MPI_Type_vector(3) Creates a vector (strided) datatype.

SYNTAX

C Syntax

#include <mpi.h>
int MPI_Type_vector(int count, int blocklength, int stride,
        MPI_Datatype oldtype, MPI_Datatype *newtype)

Fortran Syntax

INCLUDE 'mpif.h'
MPI_TYPE_VECTOR(COUNT, BLOCKLENGTH, STRIDE, OLDTYPE, NEWTYPE,
                IERROR)
        INTEGER COUNT, BLOCKLENGTH, STRIDE, OLDTYPE 
        INTEGER NEWTYPE, IERROR 

C++ Syntax

#include <mpi.h>
Datatype Datatype::Create_vector(int count, int blocklength, 
        int stride) const

INPUT PARAMETERS

count
Number of blocks (nonnegative integer).
blocklength
Number of elements in each block (nonnegative integer).
stride
Number of elements between start of each block (integer).
oldtype
Old datatype (handle).

OUTPUT PARAMETERS

newtype
New datatype (handle).

IERROR
Fortran only: Error status (integer).

DESCRIPTION

The function MPI_Type_vector is a general constructor that allows replication of a datatype into locations that consist of equally spaced blocks. Each block is obtained by concatenating the same number of copies of the old datatype.
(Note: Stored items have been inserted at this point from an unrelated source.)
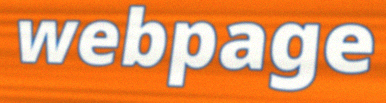
webpage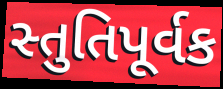
સ્તુતિપૂર્વક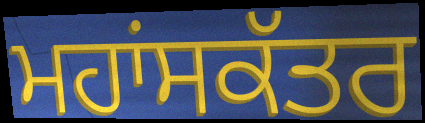
ਮਹਾਂਸਕੱਤਰ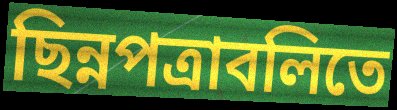
ছিন্নপত্রাবলিতেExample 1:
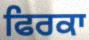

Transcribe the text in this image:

ਫਿਰਕਾ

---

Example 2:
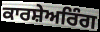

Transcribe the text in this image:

ਕਾਰਸ਼ੇਅਰਿੰਗ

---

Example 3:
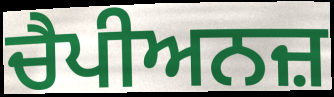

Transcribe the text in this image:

ਚੈਪੀਅਨਜ਼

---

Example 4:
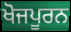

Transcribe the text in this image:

ਖੋਜਪੂਰਨ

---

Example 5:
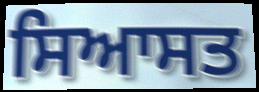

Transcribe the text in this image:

ਸਿਆਸਤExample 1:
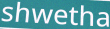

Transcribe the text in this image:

shwetha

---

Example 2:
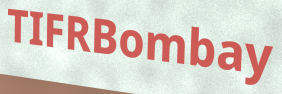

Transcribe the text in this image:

TIFRBombay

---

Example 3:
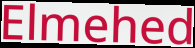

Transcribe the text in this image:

Elmehed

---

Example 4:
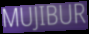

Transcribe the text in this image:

MUJIBUR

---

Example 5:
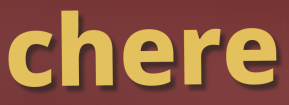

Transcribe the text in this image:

chere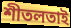
শীতলতাই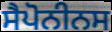
ਸੈਪੋਨੀਨਸ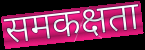
समकक्षताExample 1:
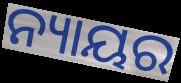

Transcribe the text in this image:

ନ୍ୟାୟର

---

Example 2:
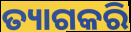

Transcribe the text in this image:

ତ୍ୟାଗକରି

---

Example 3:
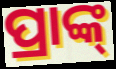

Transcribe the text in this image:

ପ୍ରାଙ୍କ୍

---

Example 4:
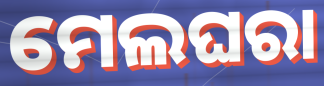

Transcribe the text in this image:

ମେଲଘରା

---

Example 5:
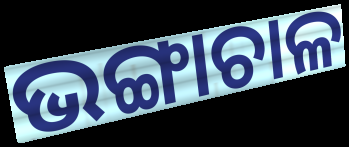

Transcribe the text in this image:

ଭଙ୍ଗାଚାଳ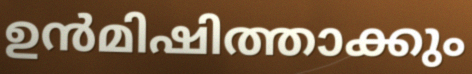
ഉൻമിഷിത്താക്കും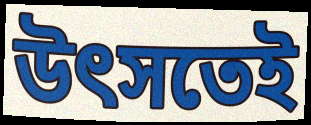
উৎসতেইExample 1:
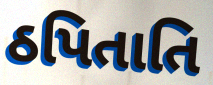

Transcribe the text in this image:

ઠપિતાતિ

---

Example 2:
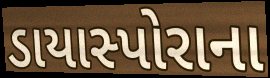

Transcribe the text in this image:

ડાયાસ્પોરાના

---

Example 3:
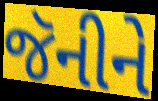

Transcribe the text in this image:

જૅનીને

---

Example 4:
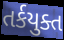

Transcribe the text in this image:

તર્કયુક્ત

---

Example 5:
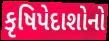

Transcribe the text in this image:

કૃષિપેદાશોનો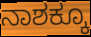
ನಾಶಕ್ಕೂ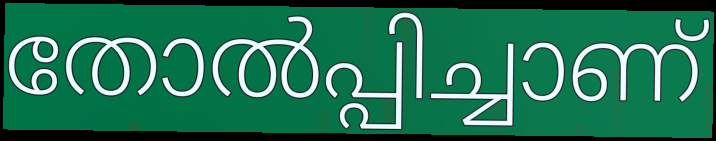
തോൽപ്പിച്ചാണ്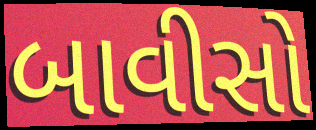
બાવીસો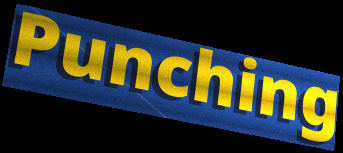
Punching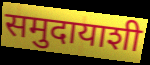
समुदायाशी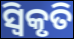
ସ୍ୱିକୃତିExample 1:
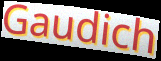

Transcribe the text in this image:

Gaudich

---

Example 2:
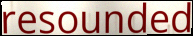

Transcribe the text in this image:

resounded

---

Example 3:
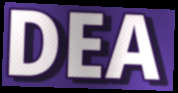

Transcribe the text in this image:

DEA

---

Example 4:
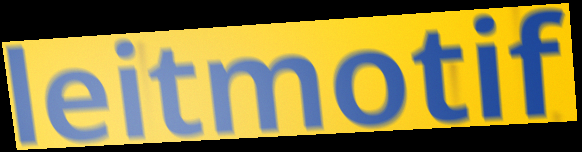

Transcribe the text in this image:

leitmotif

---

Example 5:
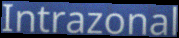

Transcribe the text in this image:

Intrazonal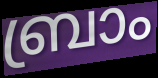
ബ്രാം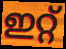
ഇറ്റ്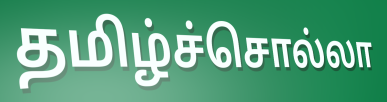
தமிழ்ச்சொல்லாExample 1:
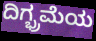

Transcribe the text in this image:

ದಿಗ್ಭ್ರಮೆಯ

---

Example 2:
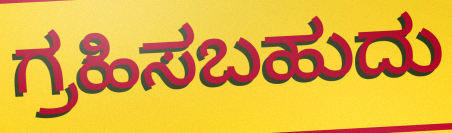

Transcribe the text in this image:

ಗ್ರಹಿಸಬಹುದು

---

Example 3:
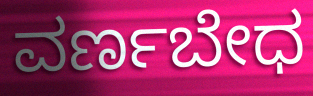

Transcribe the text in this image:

ವರ್ಣಬೇಧ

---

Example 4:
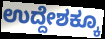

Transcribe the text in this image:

ಉದ್ದೇಶಕ್ಕೂ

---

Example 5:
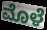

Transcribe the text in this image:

ಮೊಳೆ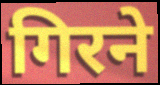
गिरनेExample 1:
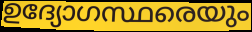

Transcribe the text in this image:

ഉദ്യോഗസ്ഥരെയും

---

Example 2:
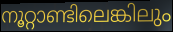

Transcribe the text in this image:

നൂറ്റാണ്ടിലെങ്കിലും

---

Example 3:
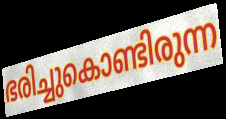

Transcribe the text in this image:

ഭരിച്ചുകൊണ്ടിരുന്ന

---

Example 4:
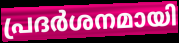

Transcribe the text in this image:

പ്രദർശനമായി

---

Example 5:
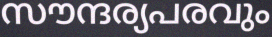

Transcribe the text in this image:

സൗന്ദര്യപരവുംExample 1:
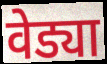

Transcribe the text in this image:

वेड्या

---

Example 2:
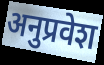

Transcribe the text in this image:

अनुप्रवेश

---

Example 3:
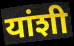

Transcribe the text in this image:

यांशी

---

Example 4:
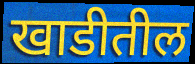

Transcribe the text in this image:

खाडीतील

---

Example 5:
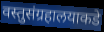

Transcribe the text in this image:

The spacing between blocks is a multiple of the extent of the old datatype.

Example 1: Assume, again, that oldtype has type map {(double, 0), (char, 8)}, with extent 16. A call to MPI_Type_vector(2, 3, 4, oldtype, newtype) will create the datatype with type map

    {(double, 0), (char, 8), (double, 16), (char, 24), 
    (double, 32), (char, 40), 
    (double, 64), (char, 72), 
    (double, 80), (char, 88), (double, 96), (char, 104)}

That is, two blocks with three copies each of the old type, with a stride of 4 elements (4 x 6 bytes) between the blocks.

Example 2: A call to MPI_Type_vector(3, 1, -2, oldtype, newtype) will create the datatype

    {(double, 0), (char, 8), (double, -32), (char, -24), 
    (double, -64), (char, -56)}
In general, assume that oldtype has type map
    {(type(0), disp(0)), ..., (type(n-1), disp(n-1))},
with extent ex. Let bl be the blocklength. The newly created datatype has a type map with count x bl x n entries:
    {(type(0), disp(0)), ..., (type(n-1), disp(n-1)),
    (type(0), disp(0) + ex), ..., (type(n-1), disp(n-1) + ex), ...,
    (type(0), disp(0) + (bl -1) * ex),..., 
    (type(n-1), disp(n-1) + (bl -1)* ex),
    (type(0), disp(0) + stride * ex),..., (type(n-1), 
    disp(n-1) + stride * ex), ...,
    (type(0), disp(0) + (stride + bl - 1) * ex), ..., 
    (type(n-1), disp(n-1) + (stride + bl -1) * ex), ...,
    (type(0), disp(0) + stride * (count -1) * ex), ...,
    (type(n-1), disp(n-1) + stride * (count -1) * ex), ...,
    (type(0), disp(0) + (stride * (count -1) + bl -1) * ex), ...,
    (type(n-1), disp(n-1) + (stride * (count -1) + bl -1) * ex)}
A call to MPI_Type_contiguous(count, oldtype, newtype) is equivalent to a call to MPI_Type_vector(count, 1, 1, oldtype, newtype), or to a call to MPI_Type_vector(1, count, n, oldtype, newtype), n arbitrary.

ERRORS

Almost all MPI routines return an error value; C routines as the value of the function and Fortran routines in the last argument. C++ functions do not return errors. If the default error handler is set to MPI::ERRORS_THROW_EXCEPTIONS, then on error the C++ exception mechanism will be used to throw an MPI::Exception object.

Before the error value is returned, the current MPI error handler is called. By default, this error handler aborts the MPI job, except for I/O function errors. The error handler may be changed with MPI_Comm_set_errhandler; the predefined error handler MPI_ERRORS_RETURN may be used to cause error values to be returned. Note that MPI does not guarantee that an MPI program can continue past an error.